林海的心中有些隱隱作痛。
他必须承认,秦岭的话有一定道理,可这些道理却令他陷入了巨大的迷茫和困顿之中。
只不过,此时此刻,他无暇去思考,而是紧走了几步,跟上了秦岭的步伐。
而那位身材婀娜,容貌姣好的於经理明显受过专业训练,始终与他们保持著一定距离,不远不近,既可以隨时沟通,又不至於影响两人之间的交谈。
“对了,您和邱老……是什么关係?”林海试探著问。
秦岭神秘的一笑:“我跟他差著辈呢,那是大哥中的大哥,大哥大。”
如果是秦岭感兴趣的话题,自然会滔滔不绝的讲起来没完,但现在却点到为止,林海见状,也没再往下问。
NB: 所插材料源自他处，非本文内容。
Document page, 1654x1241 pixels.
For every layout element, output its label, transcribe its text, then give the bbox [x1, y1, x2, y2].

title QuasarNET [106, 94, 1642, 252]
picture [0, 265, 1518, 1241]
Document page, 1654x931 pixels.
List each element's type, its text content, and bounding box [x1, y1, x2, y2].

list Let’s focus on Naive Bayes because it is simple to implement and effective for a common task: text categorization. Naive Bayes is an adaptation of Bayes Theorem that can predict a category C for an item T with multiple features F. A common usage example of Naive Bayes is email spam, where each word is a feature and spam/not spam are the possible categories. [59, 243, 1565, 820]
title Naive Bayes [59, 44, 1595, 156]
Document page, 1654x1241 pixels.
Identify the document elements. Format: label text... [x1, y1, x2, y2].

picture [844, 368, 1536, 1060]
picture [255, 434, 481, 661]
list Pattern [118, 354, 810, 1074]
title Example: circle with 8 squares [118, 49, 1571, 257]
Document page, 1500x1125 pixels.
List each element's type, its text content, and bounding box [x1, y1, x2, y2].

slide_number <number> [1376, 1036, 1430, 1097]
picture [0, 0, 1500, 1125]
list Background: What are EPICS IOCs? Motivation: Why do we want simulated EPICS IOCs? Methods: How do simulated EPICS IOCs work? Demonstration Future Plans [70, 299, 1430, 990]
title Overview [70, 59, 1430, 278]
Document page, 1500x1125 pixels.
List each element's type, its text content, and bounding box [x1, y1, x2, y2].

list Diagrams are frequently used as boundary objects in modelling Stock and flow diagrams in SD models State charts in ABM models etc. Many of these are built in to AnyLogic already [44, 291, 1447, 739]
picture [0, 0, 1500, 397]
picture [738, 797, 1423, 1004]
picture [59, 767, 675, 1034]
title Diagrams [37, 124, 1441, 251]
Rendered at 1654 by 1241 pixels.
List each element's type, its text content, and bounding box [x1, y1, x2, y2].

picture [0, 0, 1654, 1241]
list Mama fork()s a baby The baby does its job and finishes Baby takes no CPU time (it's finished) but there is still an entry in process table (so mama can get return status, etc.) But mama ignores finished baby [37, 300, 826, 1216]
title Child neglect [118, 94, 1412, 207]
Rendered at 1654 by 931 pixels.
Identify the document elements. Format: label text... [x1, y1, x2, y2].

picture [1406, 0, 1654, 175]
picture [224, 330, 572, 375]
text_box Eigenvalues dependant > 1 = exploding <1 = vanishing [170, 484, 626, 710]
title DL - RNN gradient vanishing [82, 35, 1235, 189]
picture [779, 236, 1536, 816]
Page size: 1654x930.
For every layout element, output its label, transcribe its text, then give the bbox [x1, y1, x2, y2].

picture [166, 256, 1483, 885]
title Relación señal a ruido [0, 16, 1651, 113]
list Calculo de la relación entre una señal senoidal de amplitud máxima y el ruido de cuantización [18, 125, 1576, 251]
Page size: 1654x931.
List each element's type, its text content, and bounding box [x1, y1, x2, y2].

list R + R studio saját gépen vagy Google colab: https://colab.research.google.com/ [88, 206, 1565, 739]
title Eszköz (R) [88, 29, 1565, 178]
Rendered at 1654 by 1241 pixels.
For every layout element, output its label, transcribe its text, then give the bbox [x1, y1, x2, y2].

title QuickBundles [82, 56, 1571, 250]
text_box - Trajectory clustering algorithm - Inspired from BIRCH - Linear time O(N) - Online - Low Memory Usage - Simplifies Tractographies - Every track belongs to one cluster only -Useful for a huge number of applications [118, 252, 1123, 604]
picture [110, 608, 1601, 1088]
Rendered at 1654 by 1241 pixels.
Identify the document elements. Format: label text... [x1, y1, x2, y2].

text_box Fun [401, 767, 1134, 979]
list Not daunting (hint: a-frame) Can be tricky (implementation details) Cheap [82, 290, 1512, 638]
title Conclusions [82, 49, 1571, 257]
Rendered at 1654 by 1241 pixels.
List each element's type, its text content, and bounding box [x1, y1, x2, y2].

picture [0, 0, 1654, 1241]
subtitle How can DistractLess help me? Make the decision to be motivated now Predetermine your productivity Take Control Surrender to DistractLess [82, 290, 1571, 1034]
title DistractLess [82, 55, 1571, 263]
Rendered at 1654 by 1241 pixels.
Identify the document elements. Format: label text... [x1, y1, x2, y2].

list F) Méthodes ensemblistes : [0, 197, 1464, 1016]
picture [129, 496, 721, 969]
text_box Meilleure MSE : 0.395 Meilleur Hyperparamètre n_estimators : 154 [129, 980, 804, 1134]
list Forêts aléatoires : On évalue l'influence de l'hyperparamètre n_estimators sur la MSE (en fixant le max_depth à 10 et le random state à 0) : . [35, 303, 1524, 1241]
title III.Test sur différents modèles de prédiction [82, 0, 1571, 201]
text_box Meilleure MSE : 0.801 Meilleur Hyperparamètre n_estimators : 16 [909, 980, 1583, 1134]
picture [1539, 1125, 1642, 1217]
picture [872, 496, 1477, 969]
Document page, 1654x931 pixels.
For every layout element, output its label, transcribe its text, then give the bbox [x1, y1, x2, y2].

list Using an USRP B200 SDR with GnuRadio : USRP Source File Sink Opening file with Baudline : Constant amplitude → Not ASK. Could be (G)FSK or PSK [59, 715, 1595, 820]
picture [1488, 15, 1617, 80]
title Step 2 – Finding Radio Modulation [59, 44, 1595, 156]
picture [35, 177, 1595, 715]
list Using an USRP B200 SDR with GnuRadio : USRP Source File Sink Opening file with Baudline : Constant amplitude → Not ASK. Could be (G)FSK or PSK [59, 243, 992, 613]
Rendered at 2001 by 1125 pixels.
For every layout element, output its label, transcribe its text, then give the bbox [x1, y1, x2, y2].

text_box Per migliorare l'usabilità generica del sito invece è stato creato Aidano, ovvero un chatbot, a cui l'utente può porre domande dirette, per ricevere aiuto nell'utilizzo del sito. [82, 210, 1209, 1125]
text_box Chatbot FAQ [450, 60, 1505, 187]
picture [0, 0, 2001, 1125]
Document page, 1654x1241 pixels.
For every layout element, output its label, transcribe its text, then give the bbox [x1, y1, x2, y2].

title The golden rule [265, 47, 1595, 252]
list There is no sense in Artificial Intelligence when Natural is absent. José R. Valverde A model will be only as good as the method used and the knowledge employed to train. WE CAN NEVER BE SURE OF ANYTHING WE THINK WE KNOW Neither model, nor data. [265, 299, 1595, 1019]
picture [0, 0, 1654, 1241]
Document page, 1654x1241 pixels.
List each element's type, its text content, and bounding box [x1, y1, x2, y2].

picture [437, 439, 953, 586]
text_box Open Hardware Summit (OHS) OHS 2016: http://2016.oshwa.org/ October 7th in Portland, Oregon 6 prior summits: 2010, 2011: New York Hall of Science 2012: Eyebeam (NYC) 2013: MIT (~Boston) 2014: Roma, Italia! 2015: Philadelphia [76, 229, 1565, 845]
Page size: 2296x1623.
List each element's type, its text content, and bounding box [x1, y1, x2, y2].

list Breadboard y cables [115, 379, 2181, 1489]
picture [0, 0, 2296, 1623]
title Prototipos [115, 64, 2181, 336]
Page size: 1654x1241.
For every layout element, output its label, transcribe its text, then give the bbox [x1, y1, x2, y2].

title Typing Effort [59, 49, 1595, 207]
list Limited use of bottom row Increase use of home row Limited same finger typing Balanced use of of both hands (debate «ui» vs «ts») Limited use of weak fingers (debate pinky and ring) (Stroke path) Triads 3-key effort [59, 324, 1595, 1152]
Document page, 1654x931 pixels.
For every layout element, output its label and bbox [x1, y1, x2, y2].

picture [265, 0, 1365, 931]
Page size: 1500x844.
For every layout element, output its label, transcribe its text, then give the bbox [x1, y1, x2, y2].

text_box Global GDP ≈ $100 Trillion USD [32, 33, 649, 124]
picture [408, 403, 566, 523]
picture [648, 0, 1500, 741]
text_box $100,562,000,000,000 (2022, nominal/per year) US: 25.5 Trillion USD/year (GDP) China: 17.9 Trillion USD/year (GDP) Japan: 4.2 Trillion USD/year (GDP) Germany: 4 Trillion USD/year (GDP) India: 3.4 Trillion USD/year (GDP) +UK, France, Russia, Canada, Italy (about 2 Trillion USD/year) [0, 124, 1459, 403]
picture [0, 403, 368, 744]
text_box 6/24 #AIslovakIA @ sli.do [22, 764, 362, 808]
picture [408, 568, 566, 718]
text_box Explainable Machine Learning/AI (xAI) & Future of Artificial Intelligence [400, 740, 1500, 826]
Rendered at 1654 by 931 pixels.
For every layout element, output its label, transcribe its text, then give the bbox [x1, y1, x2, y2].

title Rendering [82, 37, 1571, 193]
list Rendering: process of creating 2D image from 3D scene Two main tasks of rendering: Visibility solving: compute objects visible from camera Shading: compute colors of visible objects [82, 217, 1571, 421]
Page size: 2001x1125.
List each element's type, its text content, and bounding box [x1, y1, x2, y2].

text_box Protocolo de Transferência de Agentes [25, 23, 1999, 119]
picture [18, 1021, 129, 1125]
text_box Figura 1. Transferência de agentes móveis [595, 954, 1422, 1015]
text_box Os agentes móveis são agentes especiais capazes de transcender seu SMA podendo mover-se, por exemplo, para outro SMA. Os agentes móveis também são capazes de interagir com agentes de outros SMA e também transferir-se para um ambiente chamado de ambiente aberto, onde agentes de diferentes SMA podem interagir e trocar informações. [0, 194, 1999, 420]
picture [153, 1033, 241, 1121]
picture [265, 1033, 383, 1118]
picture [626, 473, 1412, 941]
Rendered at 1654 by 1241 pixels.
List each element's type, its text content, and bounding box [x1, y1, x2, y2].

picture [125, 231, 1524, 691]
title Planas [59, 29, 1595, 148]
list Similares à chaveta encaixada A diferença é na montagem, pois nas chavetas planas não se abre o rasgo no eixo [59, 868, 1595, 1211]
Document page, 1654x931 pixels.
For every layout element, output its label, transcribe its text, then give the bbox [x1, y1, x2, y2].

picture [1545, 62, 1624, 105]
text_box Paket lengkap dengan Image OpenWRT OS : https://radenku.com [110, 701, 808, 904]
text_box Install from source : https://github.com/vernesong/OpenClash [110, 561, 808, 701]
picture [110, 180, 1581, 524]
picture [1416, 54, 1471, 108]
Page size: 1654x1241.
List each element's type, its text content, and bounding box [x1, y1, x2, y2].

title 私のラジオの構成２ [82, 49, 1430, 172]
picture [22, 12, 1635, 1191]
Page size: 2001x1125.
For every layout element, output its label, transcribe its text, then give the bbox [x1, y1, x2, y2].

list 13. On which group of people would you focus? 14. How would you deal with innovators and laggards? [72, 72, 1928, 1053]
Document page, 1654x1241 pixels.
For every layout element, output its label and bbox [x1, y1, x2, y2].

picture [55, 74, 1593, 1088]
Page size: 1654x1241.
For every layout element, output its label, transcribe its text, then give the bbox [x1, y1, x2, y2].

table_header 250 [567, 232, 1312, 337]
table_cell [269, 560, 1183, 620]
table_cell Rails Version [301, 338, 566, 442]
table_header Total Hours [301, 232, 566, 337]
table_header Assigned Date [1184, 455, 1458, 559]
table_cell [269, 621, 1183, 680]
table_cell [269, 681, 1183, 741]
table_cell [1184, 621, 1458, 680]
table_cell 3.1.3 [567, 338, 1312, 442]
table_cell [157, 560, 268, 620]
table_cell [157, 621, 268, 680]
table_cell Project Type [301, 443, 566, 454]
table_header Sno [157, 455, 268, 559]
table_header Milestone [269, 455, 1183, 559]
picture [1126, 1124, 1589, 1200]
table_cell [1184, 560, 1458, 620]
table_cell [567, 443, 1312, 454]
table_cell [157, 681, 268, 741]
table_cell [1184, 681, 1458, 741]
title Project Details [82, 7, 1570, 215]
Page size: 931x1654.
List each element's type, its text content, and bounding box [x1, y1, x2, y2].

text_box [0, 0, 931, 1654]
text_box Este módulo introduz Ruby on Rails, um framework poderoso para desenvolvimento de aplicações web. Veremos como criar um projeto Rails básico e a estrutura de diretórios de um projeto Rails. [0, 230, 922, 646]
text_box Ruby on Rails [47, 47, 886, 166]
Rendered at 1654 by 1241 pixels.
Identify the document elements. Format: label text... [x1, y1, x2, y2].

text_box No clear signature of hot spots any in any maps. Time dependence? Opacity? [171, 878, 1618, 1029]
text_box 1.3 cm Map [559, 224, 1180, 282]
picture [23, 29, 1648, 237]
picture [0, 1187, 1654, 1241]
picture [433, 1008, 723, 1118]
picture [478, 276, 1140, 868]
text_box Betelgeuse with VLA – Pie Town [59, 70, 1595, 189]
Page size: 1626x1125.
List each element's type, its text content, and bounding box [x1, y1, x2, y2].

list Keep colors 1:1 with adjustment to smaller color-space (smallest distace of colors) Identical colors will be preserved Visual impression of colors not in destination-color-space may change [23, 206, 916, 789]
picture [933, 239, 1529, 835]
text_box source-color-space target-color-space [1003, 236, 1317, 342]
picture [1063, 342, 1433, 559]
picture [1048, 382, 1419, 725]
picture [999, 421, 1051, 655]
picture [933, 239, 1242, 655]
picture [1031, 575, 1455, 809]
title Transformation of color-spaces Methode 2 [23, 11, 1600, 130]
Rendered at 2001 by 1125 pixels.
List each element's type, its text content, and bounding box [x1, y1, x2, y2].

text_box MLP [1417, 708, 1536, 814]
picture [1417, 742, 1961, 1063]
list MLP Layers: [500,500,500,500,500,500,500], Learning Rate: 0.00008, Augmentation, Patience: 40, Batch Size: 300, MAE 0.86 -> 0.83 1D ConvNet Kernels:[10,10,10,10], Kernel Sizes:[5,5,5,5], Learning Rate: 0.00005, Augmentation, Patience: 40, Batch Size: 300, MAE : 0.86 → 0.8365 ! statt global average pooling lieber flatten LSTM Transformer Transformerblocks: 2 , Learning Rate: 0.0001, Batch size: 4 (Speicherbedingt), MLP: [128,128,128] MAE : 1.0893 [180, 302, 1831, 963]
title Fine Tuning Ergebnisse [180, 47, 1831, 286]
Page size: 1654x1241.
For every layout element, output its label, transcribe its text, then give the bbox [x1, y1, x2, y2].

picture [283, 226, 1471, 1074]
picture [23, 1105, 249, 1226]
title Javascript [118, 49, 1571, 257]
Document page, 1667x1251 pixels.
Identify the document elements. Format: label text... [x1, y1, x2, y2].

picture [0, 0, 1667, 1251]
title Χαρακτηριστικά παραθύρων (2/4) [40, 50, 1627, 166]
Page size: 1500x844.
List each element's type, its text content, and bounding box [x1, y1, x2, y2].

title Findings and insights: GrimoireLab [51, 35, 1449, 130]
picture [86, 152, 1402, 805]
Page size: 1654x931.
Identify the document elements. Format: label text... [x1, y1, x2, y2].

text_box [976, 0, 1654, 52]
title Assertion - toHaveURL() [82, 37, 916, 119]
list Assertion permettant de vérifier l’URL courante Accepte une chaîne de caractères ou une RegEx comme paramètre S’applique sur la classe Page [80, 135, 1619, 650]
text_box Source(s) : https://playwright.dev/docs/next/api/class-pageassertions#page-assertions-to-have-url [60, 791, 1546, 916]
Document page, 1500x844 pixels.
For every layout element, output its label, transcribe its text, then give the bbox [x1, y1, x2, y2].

沿著青石板铺就的路走了一段,林海在一栋徽派建筑的院落前停了下来,目光被大门口掛著的状元及第牌匾所吸引。
“这家中过状元……这可了不得啊。”他道。
“是啊,这是宣城的一户人家,在清朝的时候中过状元,后来家道中落,老宅破败不堪,就被出资收购过来了,得以保存至今,否则,早就烂没了。”秦岭说道:“走,这些不是今天的重点,愿意看的话,以后自己过来慢慢瞻仰。”
“这还不是重点,那什么是重点呀。”林海问。
秦岭也不说话,拉著他快步往后面走去。
穿过偌大的展区,绕过一道蟠龙影壁墙,另外一番景色出现在眼前。
如果说,刚刚走过的是厚重的歷史,那眼前的则是无尽的奢华和欲望。
目力所及之处,都是一片金灿灿的光芒,如镜面般的大理石地面,天然的纹理中都带著奢靡的味道。豪华的水晶吊灯,从穹顶之上垂下,闪烁著如梦幻般的光。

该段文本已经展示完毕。